D.R
Djo Munga, le réalisateur de Viva Riva, un film policier africain sorti avec succès à Paris au printemps dernier, a monté une école de cinéma à Kinshasa, la capitale de la République démocratique du Congo, qui forme des techniciens et assure la production de courts ou de longs métrages. «Avec ce film qui a fait 17.000 entrées la première semaine à Paris, des portes s'ouvrent, des gens viennent me voir», explique à l’Afp, avec bonhomie Munga, 39 ans, dans une chambre de passage de la villa qu'il loue pour ses étudiants dans le quartier «Ma campagne». Les Ateliers Action de Kinshasa, après des sessions de 45 jours les trois premières années, étalent désormais leurs cours sur toute l'année scolaire. Sur plusieurs centaines de candidats, un professeur de l'Institut national des arts et spectacles de Bruxelles en sélectionne 16, âgés de 29 ans maximum. L'école de cinéma belge envoie toute l'année des professeurs. Opérateurs, preneurs de son, monteurs se succèdent pendant que chaque jour les élèves étudient le cinéma et l'anglais. L'essentiel du financement, 300.000 euros environ, vient également de Bruxelles notamment grâce à la fondation roi Baudouin. La Femis, principale école française de cinéma, envoie aussi des professeurs et a accueilli un stagiaire sorti de Kinshasa. «Il faut d'abord absorber les classiques», explique Munga. Les documents détaillés concernant un film classique, édités par la revue Les cahiers du cinéma constituent le fond de la bibliothèque de l'école. Puis devant un écran fait d'un drap blanc, le groupe décortique chaque matin Hitchkock, Kurosawa, René Clair, Tim Burton, Wooddy Allen et d'autres. Actrices, techniciens de télévision, passionnés, les élèves, tous sortis d'universités, se voient attribuer un pécule de 200 USD (160 euros) mensuel pour vivre. Ils sont ponctuels et attentifs. Chaque matin l'un d'entre eux se charge de l'entretien, un autre assure le service du déjeuner, collectif et gratuit. « On essaie aussi de les suivre dans leurs petits projets (...) nous sommes restés ouverts à tous et nous les avons fait participer aux grands projets », explique Arly Kozi, la responsable de l'école. ONG, institutions, ambassades viennent parfois demander un film dont la réalisation est aussitôt intégrée dans le cursus. «On tire parti de ce qui existe», explique le cinéaste dont le film a été tourné en décor naturel dans les rues chaudes de Kinshasa.

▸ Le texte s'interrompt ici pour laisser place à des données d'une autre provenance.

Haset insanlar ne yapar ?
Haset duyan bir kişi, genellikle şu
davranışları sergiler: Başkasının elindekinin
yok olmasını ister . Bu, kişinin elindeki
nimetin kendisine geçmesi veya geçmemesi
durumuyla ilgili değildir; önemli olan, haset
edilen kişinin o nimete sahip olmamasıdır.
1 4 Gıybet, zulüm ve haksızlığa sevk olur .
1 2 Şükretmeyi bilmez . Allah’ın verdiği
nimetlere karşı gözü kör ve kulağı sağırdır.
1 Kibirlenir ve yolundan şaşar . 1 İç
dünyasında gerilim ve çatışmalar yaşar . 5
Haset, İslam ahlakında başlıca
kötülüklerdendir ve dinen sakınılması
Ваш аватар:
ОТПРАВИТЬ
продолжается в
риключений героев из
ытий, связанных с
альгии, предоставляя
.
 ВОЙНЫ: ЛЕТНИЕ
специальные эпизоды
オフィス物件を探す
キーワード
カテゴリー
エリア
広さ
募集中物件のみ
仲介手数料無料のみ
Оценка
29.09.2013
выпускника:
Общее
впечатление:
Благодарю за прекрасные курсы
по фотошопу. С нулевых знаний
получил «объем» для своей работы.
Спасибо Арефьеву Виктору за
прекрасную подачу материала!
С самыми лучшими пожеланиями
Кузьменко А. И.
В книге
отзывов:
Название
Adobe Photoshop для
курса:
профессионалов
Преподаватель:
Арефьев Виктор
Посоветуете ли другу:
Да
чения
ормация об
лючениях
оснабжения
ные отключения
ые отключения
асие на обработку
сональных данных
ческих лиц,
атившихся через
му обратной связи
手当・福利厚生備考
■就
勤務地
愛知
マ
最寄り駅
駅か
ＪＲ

Mais «à l'arrache, c'est trop dur, il faut stabiliser les étudiants», dit Munga qui semble avoir une certaine expérience des conditions de tournage difficiles. «Dans un monde idéal, on aurait un conseil d'administration», reconnait-il, mais il voudrait surtout que l'esprit de production cinématographique renaisse au Congo. Un étudiant coûte en moyenne 20.000 euros. «Pas sûr qu'ils vont chômer», ajoute-t-il. A Kinshasa, plusieurs dizaines de chaînes de télévisions privées, souvent médiocres, se sont établies. Lumière Nyola, 23 ans, était étudiante à Lubumbashi. Actrice, elle a découvert le montage. «Ici, je peux créer», dit-elle. La dernière salle de cinéma de Kinshasa a été fermée en 2004. Elle s'appelait Cinepolis, «avant c'était Cinemax», disent-ils tous en chœur. «J'ai vu là-bas Illusion mortelle de Tshitenge N'Sana» lance un étudiant avec ferveur.